Beth: That’s amazing.
Emily: It’s not often you get to see your parents in a different way. I don’t even have words for it.
Beth: His daughter helped him heal something.
Emily: In a way I didn’t even know I was doing it. And I don’t know if he’d put it that way, that he’d say “helped him heal.” But I think there’s something in recognizing a part of yourself in art that does that.
Beth: When I watch Michael sing “Pony Girl” to Sydney, that guts you. It’s like, ‘Do you remember the one time when you were someone’s little girl?’ That’s all you were. Someone’s little girl, and he adored you. Even if in the middle of that song he checks his watch, which he does.
Sydney: I kind of feel it when he does it.

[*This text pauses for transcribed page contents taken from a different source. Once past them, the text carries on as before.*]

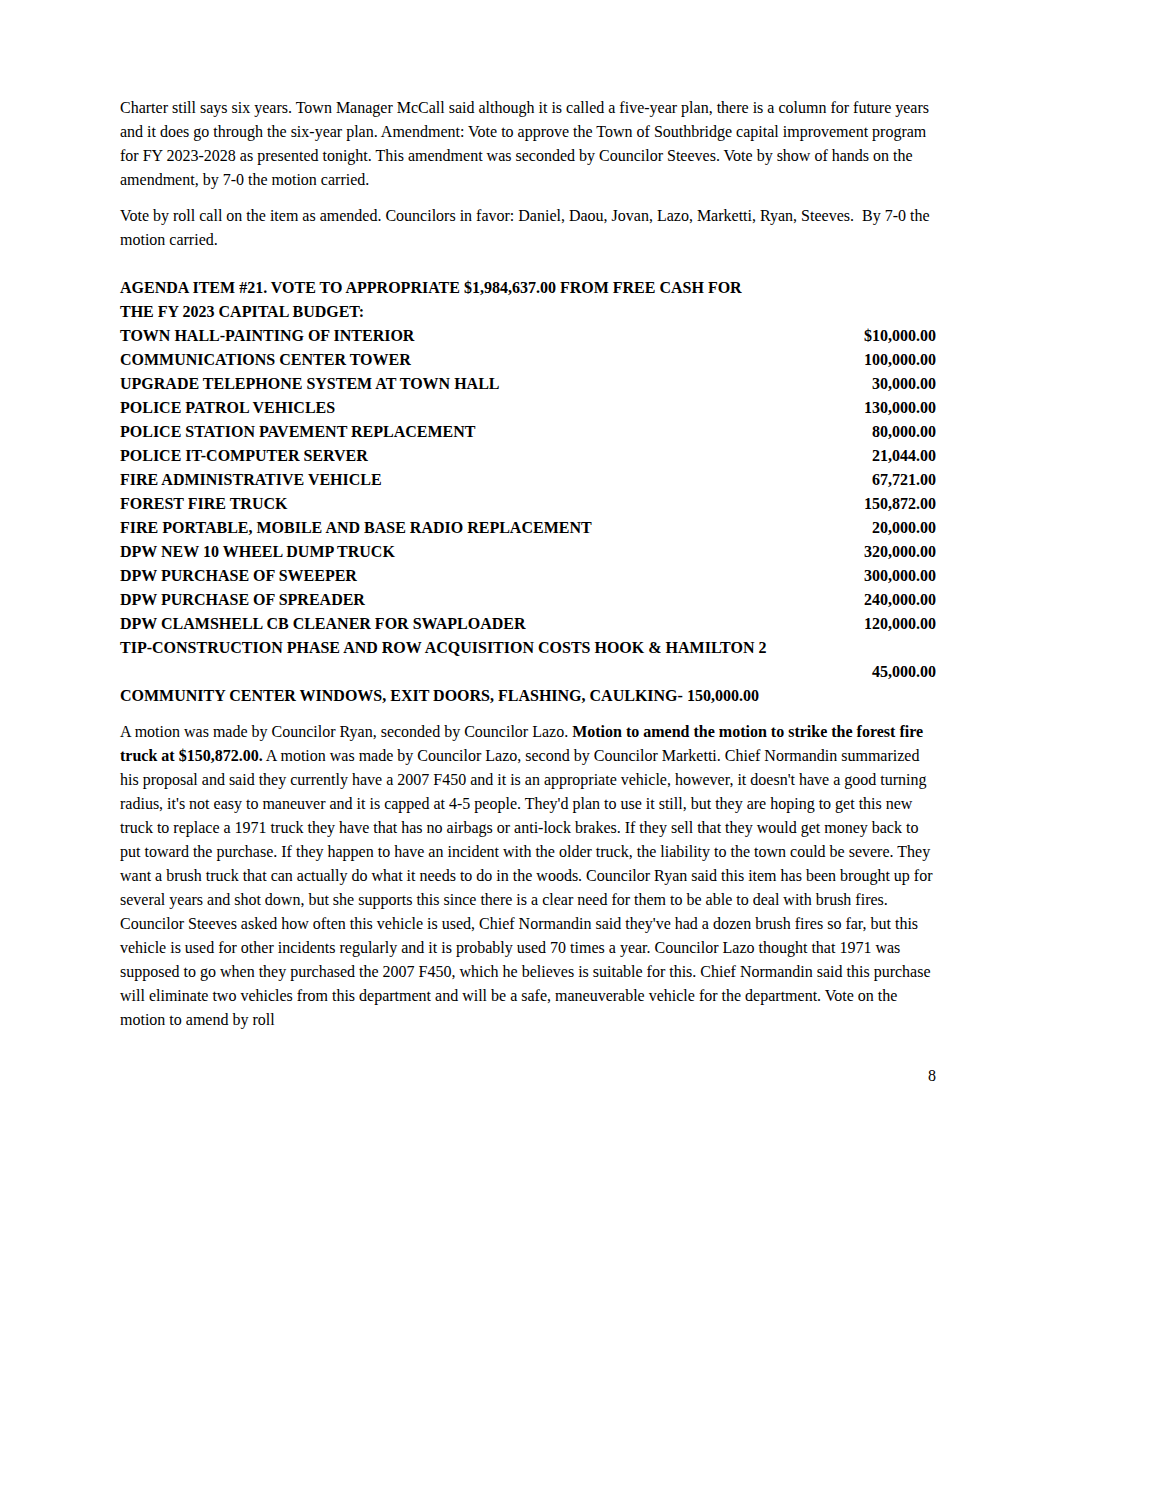Charter still says six years. Town Manager McCall said although it is called a five-year plan, there is a column for future years and it does go through the six-year plan. Amendment: Vote to approve the Town of Southbridge capital improvement program for FY 2023-2028 as presented tonight. This amendment was seconded by Councilor Steeves. Vote by show of hands on the amendment, by 7-0 the motion carried.
Vote by roll call on the item as amended. Councilors in favor: Daniel, Daou, Jovan, Lazo, Marketti, Ryan, Steeves. By 7-0 the motion carried.
AGENDA ITEM #21. VOTE TO APPROPRIATE $1,984,637.00 FROM FREE CASH FOR
| THE FY 2023 CAPITAL BUDGET: | |
| TOWN HALL-PAINTING OF INTERIOR | $10,000.00 |
| COMMUNICATIONS CENTER TOWER | 100,000.00 |
| UPGRADE TELEPHONE SYSTEM AT TOWN HALL | 30,000.00 |
| POLICE PATROL VEHICLES | 130,000.00 |
| POLICE STATION PAVEMENT REPLACEMENT | 80,000.00 |
| POLICE IT-COMPUTER SERVER | 21,044.00 |
| FIRE ADMINISTRATIVE VEHICLE | 67,721.00 |
| FOREST FIRE TRUCK | 150,872.00 |
| FIRE PORTABLE, MOBILE AND BASE RADIO REPLACEMENT | 20,000.00 |
| DPW NEW 10 WHEEL DUMP TRUCK | 320,000.00 |
| DPW PURCHASE OF SWEEPER | 300,000.00 |
| DPW PURCHASE OF SPREADER | 240,000.00 |
| DPW CLAMSHELL CB CLEANER FOR SWAPLOADER | 120,000.00 |
TIP-CONSTRUCTION PHASE AND ROW ACQUISITION COSTS HOOK & HAMILTON 2
45,000.00
COMMUNITY CENTER WINDOWS, EXIT DOORS, FLASHING, CAULKING- 150,000.00
A motion was made by Councilor Ryan, seconded by Councilor Lazo. Motion to amend the motion to strike the forest fire truck at $150,872.00. A motion was made by Councilor Lazo, second by Councilor Marketti. Chief Normandin summarized his proposal and said they currently have a 2007 F450 and it is an appropriate vehicle, however, it doesn't have a good turning radius, it's not easy to maneuver and it is capped at 4-5 people. They'd plan to use it still, but they are hoping to get this new truck to replace a 1971 truck they have that has no airbags or anti-lock brakes. If they sell that they would get money back to put toward the purchase. If they happen to have an incident with the older truck, the liability to the town could be severe. They want a brush truck that can actually do what it needs to do in the woods. Councilor Ryan said this item has been brought up for several years and shot down, but she supports this since there is a clear need for them to be able to deal with brush fires. Councilor Steeves asked how often this vehicle is used, Chief Normandin said they've had a dozen brush fires so far, but this vehicle is used for other incidents regularly and it is probably used 70 times a year. Councilor Lazo thought that 1971 was supposed to go when they purchased the 2007 F450, which he believes is suitable for this. Chief Normandin said this purchase will eliminate two vehicles from this department and will be a safe, maneuverable vehicle for the department. Vote on the motion to amend by roll
8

Beth: He was your daddy. He was your dad for one brief second. I have that memory with my dad. My dad and I have a very complicated story. When I came out he didn’t talk to me for seven years. Then he did, and we’re much better. But there’s that disappointment that me being gay was a dealbreaker for him for a while. I’m not sure he’s going to see this.
He hasn’t seen Fun Home?
Beth: No. So there’s work to be done with my own relationship with my dad still. But you know, he’s going to go to the Tonys party being thrown in their town. And he’s going to watch Sydney Lucas sing “Ring of Keys.” And he’s going to watch me stand on that stage and say, “Gay. Lesbian. Gay.” And he’s going to hear an 11-year-old say, “Butch. Laces. Short hair. Dungarees. Swagger.” He’s going to watch her describe something that’s near and dear to my heart, and he’s just going to have to deal with it.
Emily: And I wonder what it’s going to be like for him to see an entire music hall respond positively to that.
Beth: It’s going to be interesting. Like when my mom came to my wedding in 1997, [my wife] Shelly and I had a wedding and 300 people came. And she was mortified to show up to our wedding. And Shelly’s parents. When they saw other people love us it helped them to feel at least like we had a community of people who accepted and loved us, even though it wasn’t their people.
Emily: What about you, Syd? Is anything different with your dad?
[She shakes her head.]
Beth: Things are simpler when you’re younger. You still have a simple relationship.
Emily: I love what you said a few weeks ago, that what we’re all trying to do is have a relationship with our dad.
Sydney: We have different ways of trying that. Mine is by playing airplane. Yours is through books. And yours is drawing. You know, I’m sure he loved Alison. And I’m sure Alison loved him back. But it’s hard when you feel like you’re not allowed to be who you want. I can imagine someone being angry about that.